Oral Presentation Science Protecting Plant Health 2017

Investigating biofumigation and composted chicken manure to manage soilborne pathogens of avocado (4425)

Elizabeth K Dann 1 , Paulo S Souza 1 , Duy Le 1 , Louisa E Parkinson 1 , John D Duff 2
  1. Queensland Alliance for Agriculture and Food Innovation, University of Queensland, Dutton Park, QLD, Australia
  2. Department of Agriculture and Fisheries, Gatton Research Facility, Gatton, QLD, Australia

Avocado orchard productivity is reduced by soilborne pathogens, The principal one being root rot caused by Phytophthora cinnamomi, (Pc) and recently Dactylonectria macrodidyma (Dm) was also confirmed as a pathogen. Best management relies on implementation of several nursery and orchard practices, however, the efficacy of brassicaceous biofumigant plants to reduce soilborne disease has not been reported. In vitro Petri dish assays demonstrated that leaf extracts of Caliente (Brassica juncea) and BQ Mulch (B. napus + B. campestris) inhibited mycelial growth of Dm and Pc by 80-100%, at concentrations approximately equivalent to “field strength” (50 tonnes fresh weight/Ha). Nemat (Eruca sativa) inhibited growth of Dm and Pc by 66 and 36%, respectively.

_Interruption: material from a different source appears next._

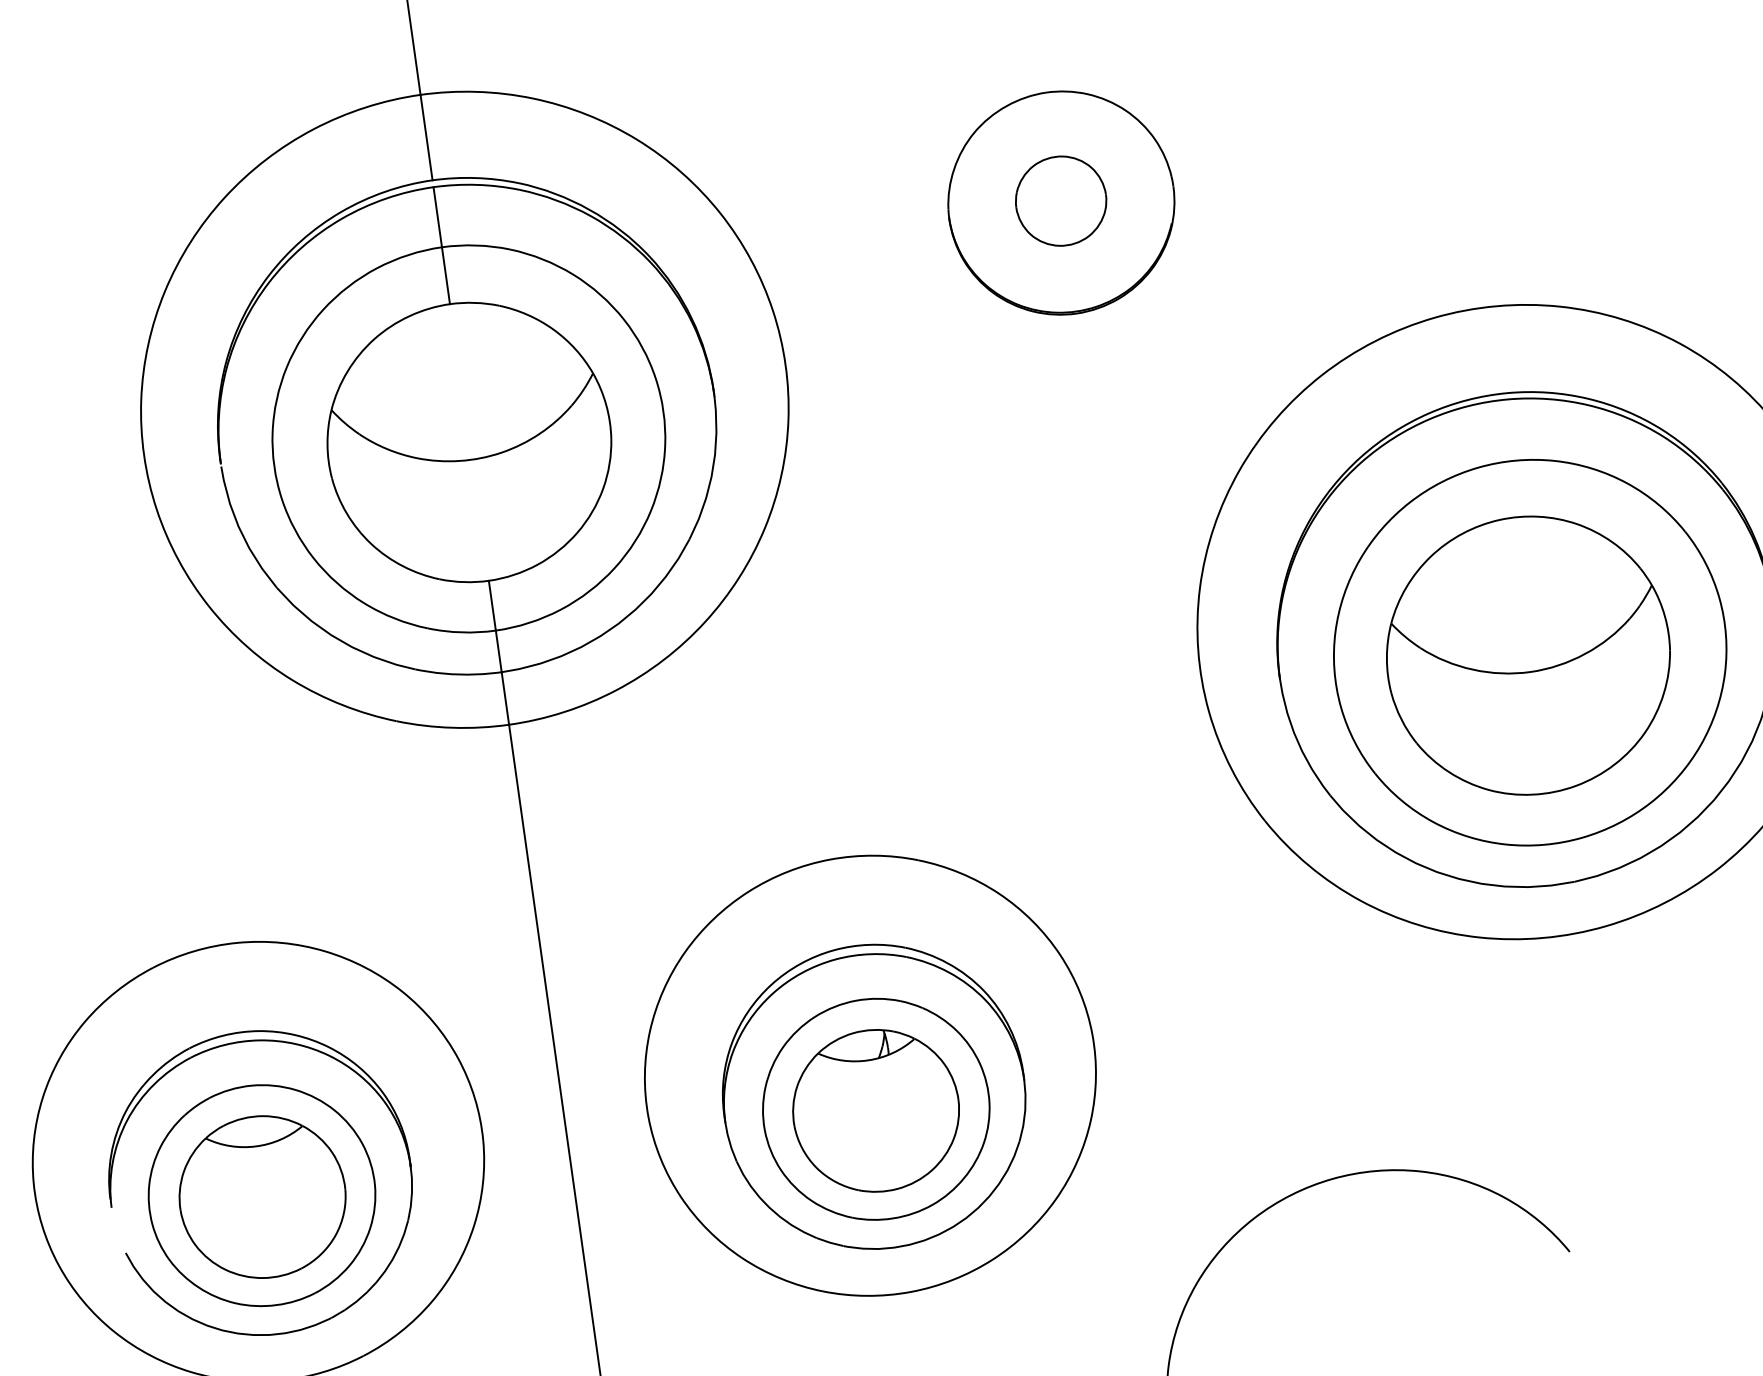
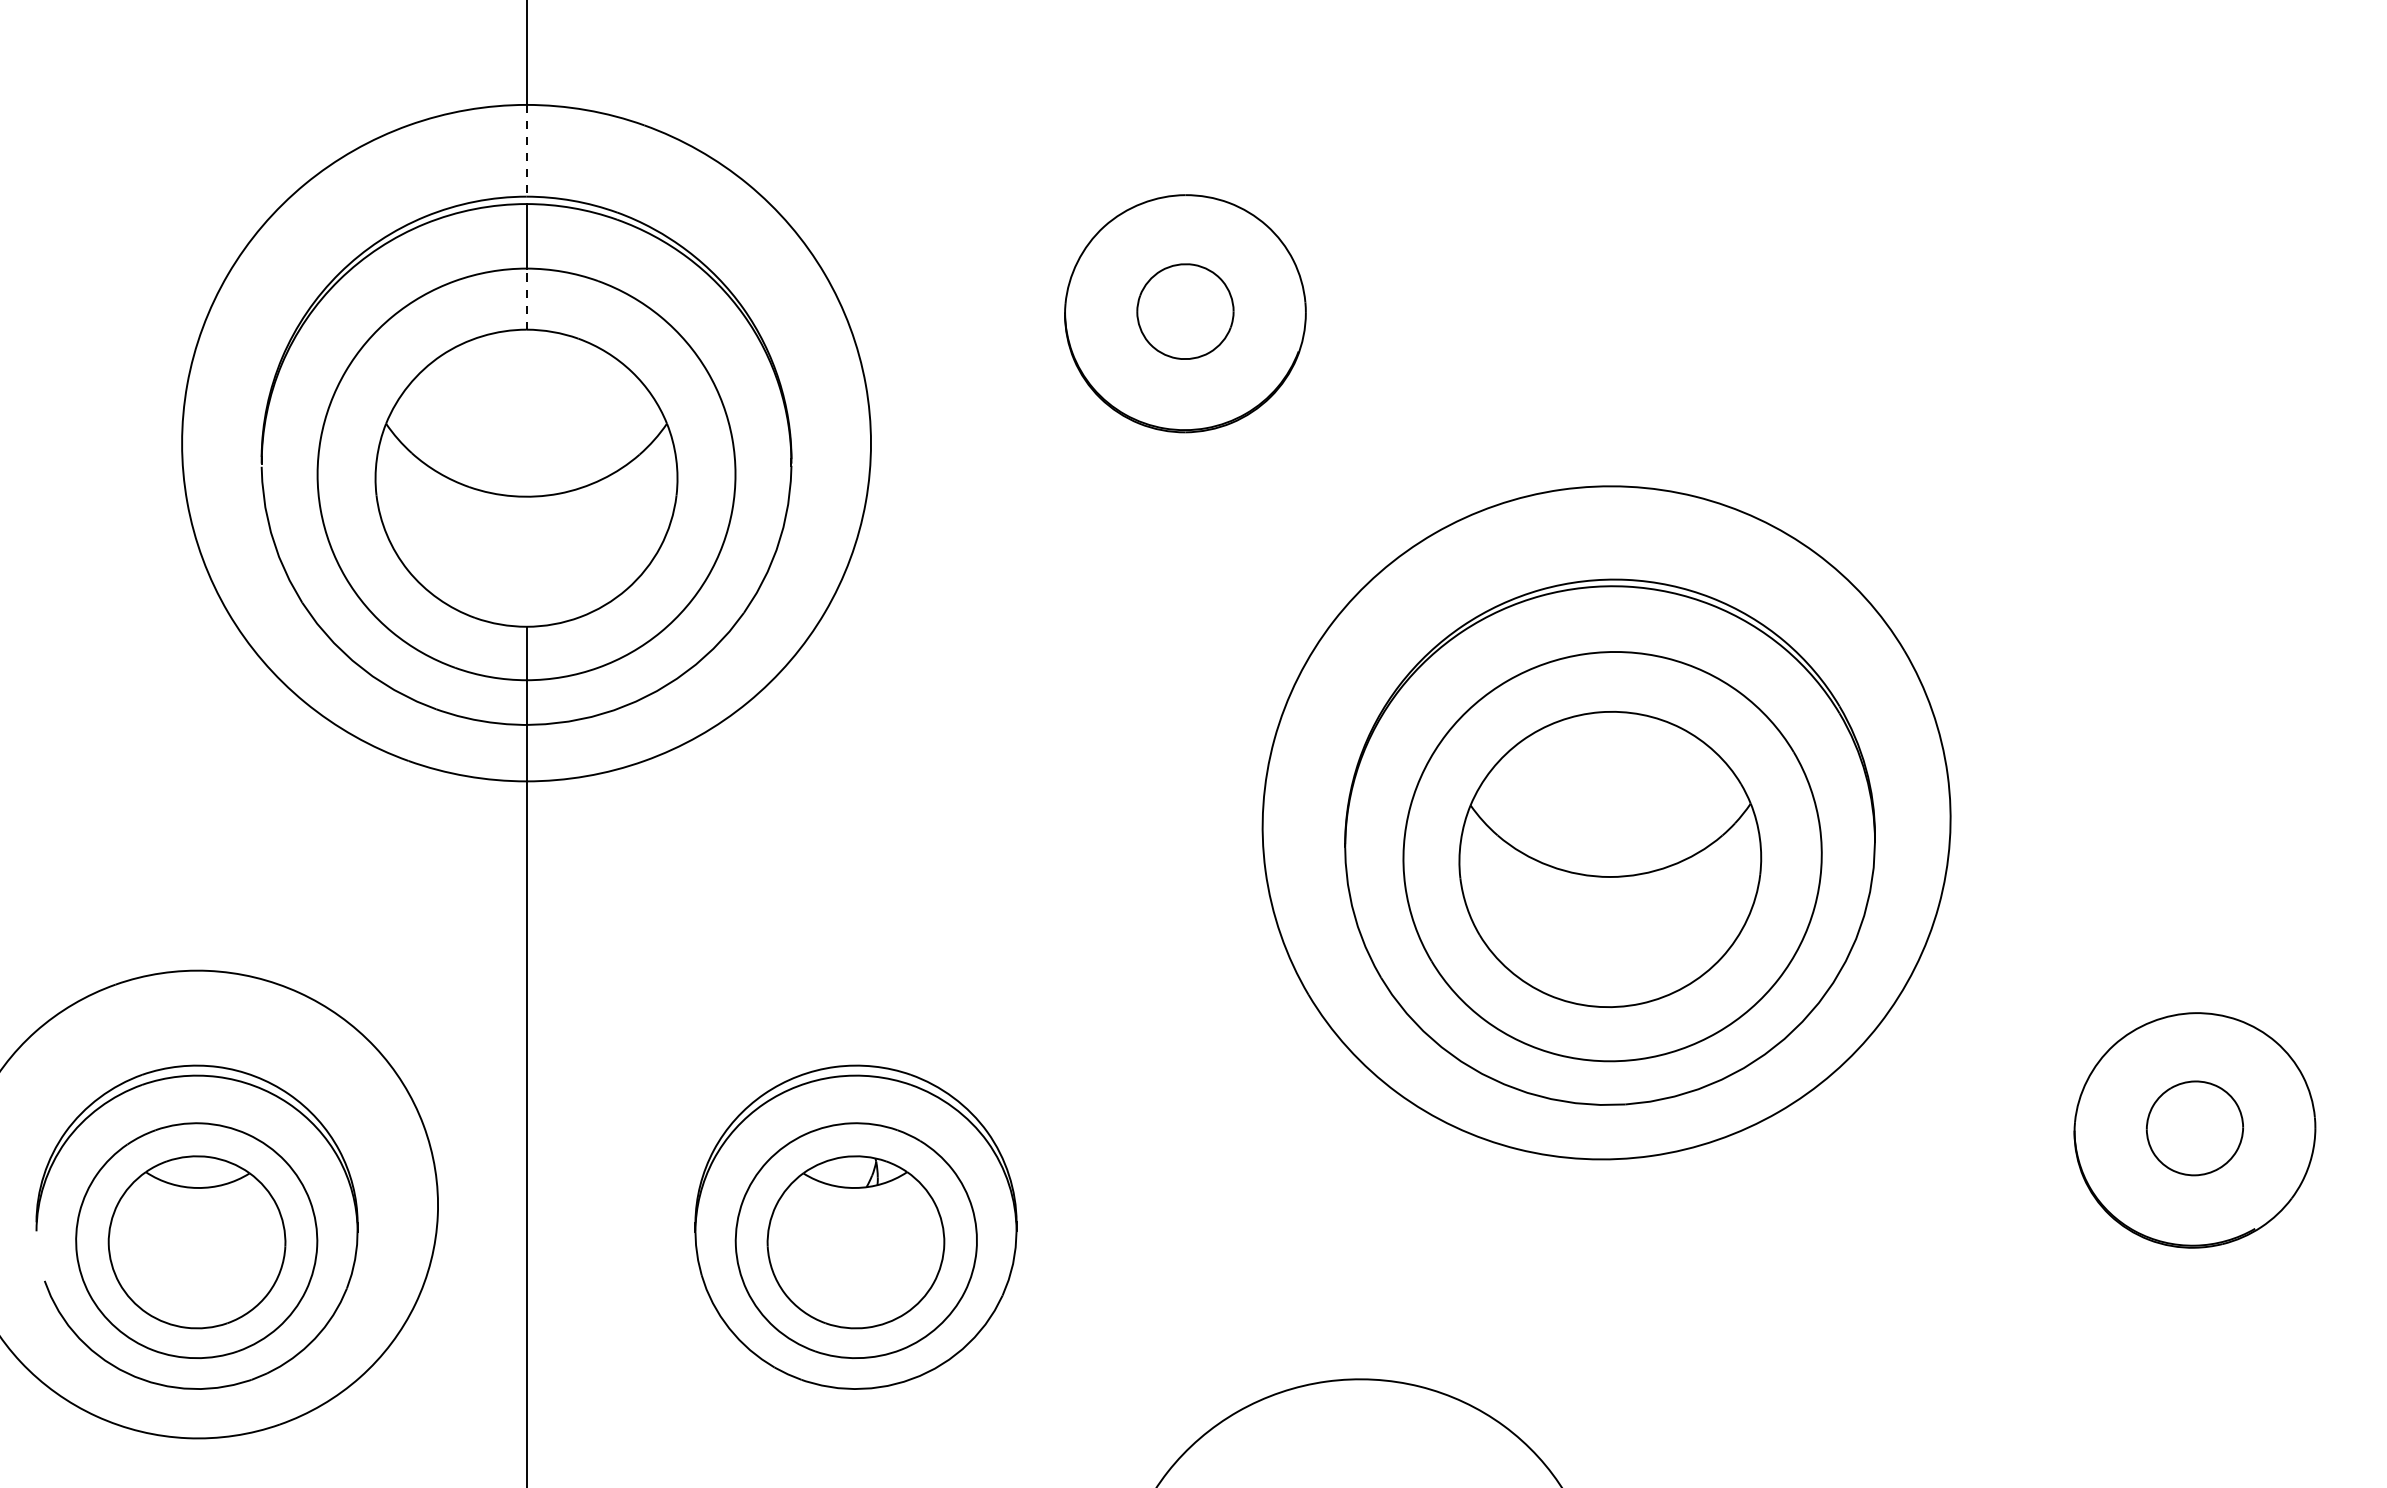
line: (426, 137) -> (526, 150), solid -> dashed
line: (445, 276) -> (526, 299), solid -> dashed
part: (870, 1075) -> (855, 1204), removed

An initial glasshouse study demonstrated that amendment of potting media with Caliente at concentrations approximately equivalent to 2x field strength (100 tonnes fresh weight/Ha) reduced root necrosis in avocado seedlings by nearly 40% five weeks after inoculation with Phytophthora cinnamomi, compared with plants that had been inoculated but received no amendment treatment. However, Caliente did not reduce root necrosis caused by Dm. Neither Nemat nor composted chicken manure reduced root necrosis caused by Pc or Dm. There were no significant differences among treatments for changes in seedling height or biomass of roots, leaves and stems. However, in the absence of pathogen, roots from the biofumigant treatments were more discoloured than those from the unamended control or chicken manure treatments. Further trials are necessary to evaluate whether biofumigation may have a role in the integrated management of avocado root rot diseases, in particular as a pre-plant treatment in orchards known to have a history of Pc and/or Dm infestation.